Am I the only one here that's from Philippines?


----------



## lilsurfergrlsp (Dec 13, 2013)

I am 

Well, I live in the US but I was born in Baguio. I know that doesn't really answer your question, but I've definitely seen posts on here from people from the Philippines. There are some vet recommendations for the Philippines too. If you want, you can search the forum for stuff related to the Philippines. There is a lot of good information!


----------



## HedgehogOP (Mar 26, 2014)

Glad to see that there are members from Philippines


----------



## FluffyMars (Mar 19, 2014)

Well this doesn't count but my boyfriend is from the Phillipines, he grew up there but now we live together in Florida.


----------



## Tongue_Flicker (Jun 11, 2013)

Hey there! Didn't know you were new. I live somewhere at the middle in a place called Antique. Quite far from the mainland metro but the best place for having animals around


----------



## HedgehogOP (Mar 26, 2014)

I wish metro manila is not so urban.


----------



## rusty (Apr 1, 2014)

hello jaybee &#55357;&#56842; what happened to ur hedgehog?


----------



## HedgehogOP (Mar 26, 2014)

He's been laying around all day


----------



## rusty (Apr 1, 2014)

same with my hedgehog he always lying the wholeday. It means theres something wrong with my hedgehog too?


----------



## rusty (Apr 1, 2014)

what brand of your cat food?


----------



## HedgehogOP (Mar 26, 2014)

"Our current after lunch time temps now hits 95F degrees (35C degrees) Hedgies just laying down there flat are normal for this season" 

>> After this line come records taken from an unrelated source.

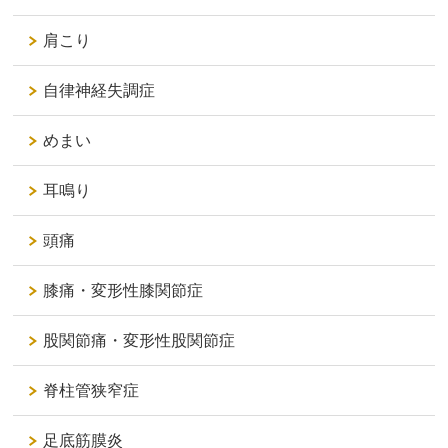
肩こり
自律神経失調症
めまい
耳鳴り
頭痛
膝痛・変形性膝関節症
股関節痛・変形性股関節症
脊柱管狭窄症
足底筋膜炎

This is what tongue_flicker said to me  thanks to him I have no worries.


----------



## miyonette22 (Apr 21, 2013)

That's called aestivation. It's really very common during summer months here. But don't ignore it coz many hedgehogs die of too much heat and sudden weather changes. You can help cool them down by adding up a ceramic tile in their bin for them to splat on and/or a frozen water in a bottle.


----------



## Tongue_Flicker (Jun 11, 2013)

Placing a fan or putting them somewhere dark and cool helps as well. Subjecting them to an airconditioned room is not recommended especially if the temp changes is abrupt or changed to quickly. Unless of course your house is centralized then you'll have no other choice


----------



## kuroneko (Apr 4, 2014)

I'll try these for my babies... thanks )


----------